Zoro, un alfa dominante, confiado, arrogante, y con una presencia tan imponente que nunca tuvo problemas para atraer la atención de cualquier omega o incluso de otras alfas. Su aura de poder, su voz grave y firme, su carácter de acero: todo en él gritaba control y dominio. Nadie había logrado desestabilizarlo, ni siquiera de cerca. En su mundo, las reglas las ponía él, y si alguien quería acercarse, él ya se encargaba del resto.
Pero todo cambió cuando la encontró.
Ella no era como las demás. Señorita Domingo, como la llamó por primera vez, se convirtió en Nico Robin, un nombre que se repetía en sus pensamientos con una mezcla de frustración y fascinación. Hermosa, sí, pero con algo más que su apariencia. Robin no era sumisa ni fácil de leer. Su presencia era diferente, imponente a su manera, pero con un carácter tan firme que ni siquiera las feromonas más fuertes de Zoro parecían tener el poder de atraerla. En lugar de acercarse, ella se alejaba constantemente, como si intentara escapar de algo mucho más grande que él.

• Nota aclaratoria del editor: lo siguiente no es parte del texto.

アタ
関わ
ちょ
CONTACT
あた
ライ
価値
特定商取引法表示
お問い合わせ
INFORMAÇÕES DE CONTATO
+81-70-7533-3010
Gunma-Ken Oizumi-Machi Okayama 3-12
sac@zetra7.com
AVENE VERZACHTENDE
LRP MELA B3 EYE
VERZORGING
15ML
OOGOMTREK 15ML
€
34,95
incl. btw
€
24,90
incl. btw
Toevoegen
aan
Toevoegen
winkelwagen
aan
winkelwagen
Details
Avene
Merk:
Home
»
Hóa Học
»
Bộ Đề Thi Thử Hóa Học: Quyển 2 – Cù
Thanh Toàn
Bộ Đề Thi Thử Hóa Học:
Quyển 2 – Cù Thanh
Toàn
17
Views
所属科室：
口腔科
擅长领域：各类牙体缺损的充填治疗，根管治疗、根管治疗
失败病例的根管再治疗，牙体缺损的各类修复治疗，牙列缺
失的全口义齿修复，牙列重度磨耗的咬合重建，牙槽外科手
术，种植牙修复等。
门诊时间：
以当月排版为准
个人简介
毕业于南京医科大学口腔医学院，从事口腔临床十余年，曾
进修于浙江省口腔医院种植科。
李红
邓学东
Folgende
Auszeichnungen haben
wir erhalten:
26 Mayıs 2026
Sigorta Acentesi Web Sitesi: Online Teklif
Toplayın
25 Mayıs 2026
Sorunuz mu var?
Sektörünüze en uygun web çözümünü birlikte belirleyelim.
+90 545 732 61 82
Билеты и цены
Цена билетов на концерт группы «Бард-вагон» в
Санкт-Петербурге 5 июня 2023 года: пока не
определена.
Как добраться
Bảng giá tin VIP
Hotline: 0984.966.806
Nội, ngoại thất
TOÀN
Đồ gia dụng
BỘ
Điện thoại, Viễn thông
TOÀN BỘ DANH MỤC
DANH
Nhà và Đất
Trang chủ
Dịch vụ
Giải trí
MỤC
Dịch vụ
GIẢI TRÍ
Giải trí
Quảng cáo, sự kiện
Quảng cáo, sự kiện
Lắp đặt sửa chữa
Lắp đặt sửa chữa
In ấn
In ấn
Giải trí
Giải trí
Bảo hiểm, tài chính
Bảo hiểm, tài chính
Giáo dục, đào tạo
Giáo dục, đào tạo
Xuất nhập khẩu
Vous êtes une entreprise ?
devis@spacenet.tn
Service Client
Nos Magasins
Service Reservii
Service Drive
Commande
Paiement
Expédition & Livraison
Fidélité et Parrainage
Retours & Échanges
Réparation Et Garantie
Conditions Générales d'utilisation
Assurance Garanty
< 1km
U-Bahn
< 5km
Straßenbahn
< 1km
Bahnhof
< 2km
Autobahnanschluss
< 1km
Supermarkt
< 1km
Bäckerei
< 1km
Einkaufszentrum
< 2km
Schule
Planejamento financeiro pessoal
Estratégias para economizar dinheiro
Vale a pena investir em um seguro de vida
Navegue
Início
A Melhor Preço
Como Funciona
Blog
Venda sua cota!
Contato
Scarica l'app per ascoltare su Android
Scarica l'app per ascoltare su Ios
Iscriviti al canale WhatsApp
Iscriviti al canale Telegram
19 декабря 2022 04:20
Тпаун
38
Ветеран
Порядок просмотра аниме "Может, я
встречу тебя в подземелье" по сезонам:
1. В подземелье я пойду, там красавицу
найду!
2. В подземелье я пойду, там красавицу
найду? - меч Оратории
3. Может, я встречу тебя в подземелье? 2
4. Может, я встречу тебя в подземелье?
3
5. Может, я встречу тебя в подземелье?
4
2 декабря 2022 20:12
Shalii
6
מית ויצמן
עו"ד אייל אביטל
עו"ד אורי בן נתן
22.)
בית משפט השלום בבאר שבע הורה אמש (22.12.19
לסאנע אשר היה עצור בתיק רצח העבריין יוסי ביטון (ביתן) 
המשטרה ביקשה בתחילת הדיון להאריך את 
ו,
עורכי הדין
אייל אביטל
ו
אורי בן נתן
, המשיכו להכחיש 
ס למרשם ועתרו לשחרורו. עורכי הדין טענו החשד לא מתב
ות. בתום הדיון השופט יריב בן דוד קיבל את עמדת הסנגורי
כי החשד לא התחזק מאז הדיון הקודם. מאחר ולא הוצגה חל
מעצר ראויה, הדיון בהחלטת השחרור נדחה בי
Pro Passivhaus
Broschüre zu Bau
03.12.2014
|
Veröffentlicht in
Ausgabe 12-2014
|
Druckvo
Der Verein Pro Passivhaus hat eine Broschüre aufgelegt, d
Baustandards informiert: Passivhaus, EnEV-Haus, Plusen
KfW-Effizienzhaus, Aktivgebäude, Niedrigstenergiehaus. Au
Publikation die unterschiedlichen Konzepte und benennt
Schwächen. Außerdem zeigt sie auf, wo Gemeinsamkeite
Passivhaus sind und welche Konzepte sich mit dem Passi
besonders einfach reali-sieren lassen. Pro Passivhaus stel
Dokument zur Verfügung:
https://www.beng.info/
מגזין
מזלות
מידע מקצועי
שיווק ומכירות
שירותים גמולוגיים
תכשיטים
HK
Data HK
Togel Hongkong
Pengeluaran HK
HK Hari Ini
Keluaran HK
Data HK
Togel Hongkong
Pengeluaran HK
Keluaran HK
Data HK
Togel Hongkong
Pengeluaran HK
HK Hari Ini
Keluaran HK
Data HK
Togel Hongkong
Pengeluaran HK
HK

Pero Zoro estaba convencido de una cosa: estaban destinados. ¿Por qué, sino, el destino la habría puesto en su camino? Cada vez que sus miradas se cruzaban, sentía que algo lo ataba a ella, una fuerza invisible que desbordaba sus instintos más primitivos.
Sin embargo, ella se alejaba. Siempre se alejaba. Y eso solo hacía que Zoro se sintiera más impulsado a acercarse.